The cards are being distributed by Ravensworth, part of Tangent Communications, which has won accounts sending out mail for the Department of Health and Cancer Research UK.
Tangent claims that it specialises in “highly targeted marketing”.
The cancer cards are part of a wider postal campaign targeting various groups. Others are aimed at parents whose children attend Sure Start centres, pensioners and the owners of small businesses.
Labour has so far sent out 600,000 cards. It plans to distribute 4.5m during the election campaign.
Janet Arslan, 40, a graphic designer who also lives in the Sherwood constituency, said: “When I received the breast cancer card at first I thought it was from the hospital.
“I did not think Labour would be that crass to deliberately target a terminal cancer patient like me.”
Damian Bentley, managing director of Tangent, said: “Our company does a lot for the Labour party but I don’t work on that side of the business.”

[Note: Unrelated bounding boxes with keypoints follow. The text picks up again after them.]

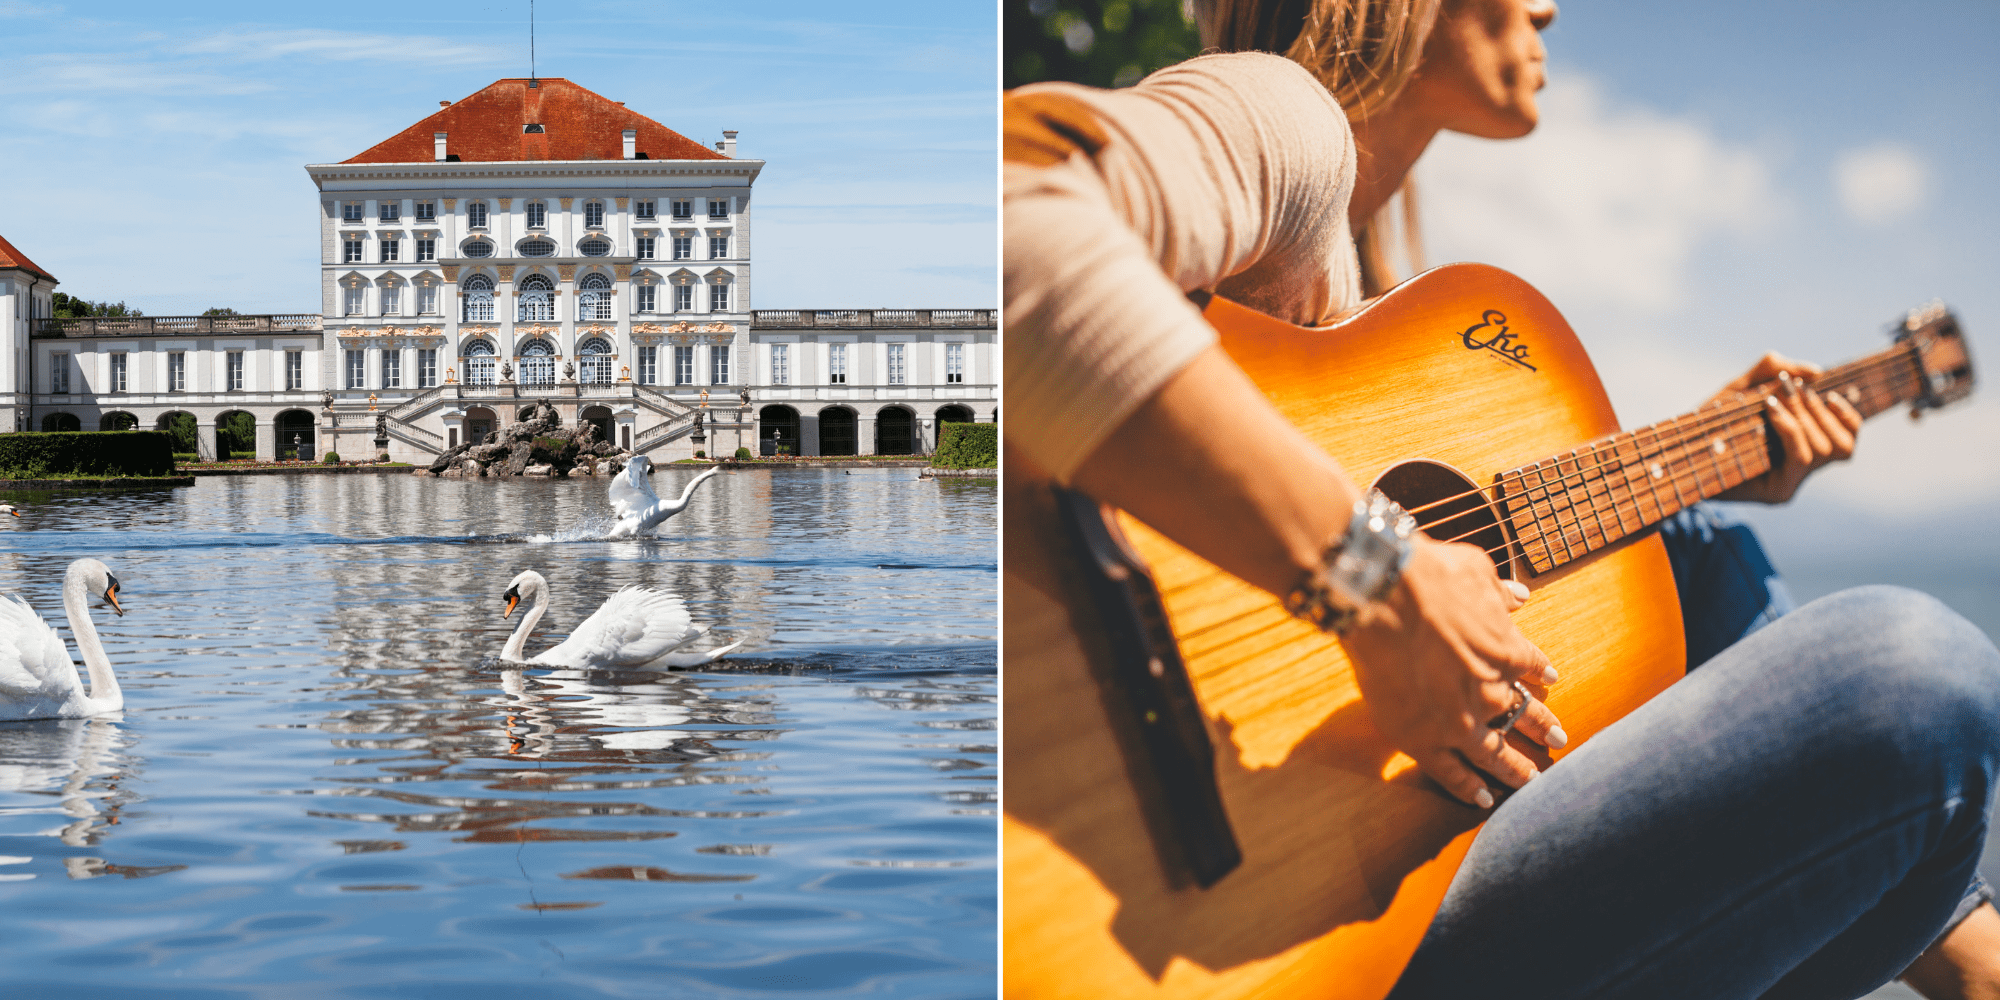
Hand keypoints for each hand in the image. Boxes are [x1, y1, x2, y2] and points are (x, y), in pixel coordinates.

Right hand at [1340, 536, 1565, 808]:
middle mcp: (1491, 691)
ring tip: (1531, 782)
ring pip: (1495, 754)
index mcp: (1505, 649)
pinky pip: (1452, 773)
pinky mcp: (1425, 740)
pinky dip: (1468, 787)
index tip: (1550, 680)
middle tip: (1559, 741)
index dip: (1541, 672)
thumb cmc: (1429, 576)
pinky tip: (1483, 799)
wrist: (1389, 600)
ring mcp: (1460, 721)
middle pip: (1523, 715)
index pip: (1532, 666)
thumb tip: (1519, 595)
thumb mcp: (1475, 570)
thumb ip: (1498, 590)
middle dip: (1542, 728)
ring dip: (1515, 769)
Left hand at [1710, 352, 1862, 503]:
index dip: (1845, 412)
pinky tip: (1771, 410)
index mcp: (1802, 448)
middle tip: (1788, 388)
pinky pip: (1801, 458)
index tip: (1821, 388)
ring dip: (1806, 417)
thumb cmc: (1708, 421)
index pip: (1848, 436)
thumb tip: (1815, 371)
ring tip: (1777, 399)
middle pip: (1842, 443)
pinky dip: (1791, 428)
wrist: (1674, 452)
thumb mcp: (1741, 387)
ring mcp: (1792, 484)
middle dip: (1816, 408)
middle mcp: (1801, 470)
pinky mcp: (1777, 493)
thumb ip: (1772, 371)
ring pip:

He failed to respond to a list of questions on how the addresses of the cancer victims were obtained.
Emilie Oldknow, 29, the Labour candidate in Sherwood, worked for the NHS before she became the regional organiser of the East Midlands Labour party. She is the fiancée of Jonathan Ashworth, Gordon Brown’s deputy political secretary and a member of his “kitchen cabinet”.
Oldknow has denied all knowledge of the cards.
“I had not seen the mailshot before and it wasn’t sent out by my campaign,” she said.
In an email to Arslan’s mother, she said her details had been “obtained from the electoral register, which is available to political parties”.
Experian, the data management company, confirmed that both Labour and the Conservatives use its Mosaic database, which divides voters into 67 groups. The databases can use anonymised hospital statistics, including postcodes and the diagnoses of patients, to identify the likely addresses of those with particular illnesses.
It cannot identify potential breast cancer sufferers because the disease affects adult women of all ages and backgrounds.
Andrew Lansley, the shadow health secretary, said: “For Labour’s campaign to deliberately distress or scare sufferers from breast cancer is shameful. Because we are going to increase the NHS budget in real terms and cut bureaucracy and waste, we will have the capacity to ensure that cancer patients are seen sooner than they are at the moment and to meet the quality standards that they expect.”
A Labour party spokesman said: “These leaflets highlight the Conservative party’s actual policies on cancer treatment. Cancer is a terrible condition and sadly all too prevalent in our society, which is why some of the 250,000 people we sent this message to are likely to have suffered from it.”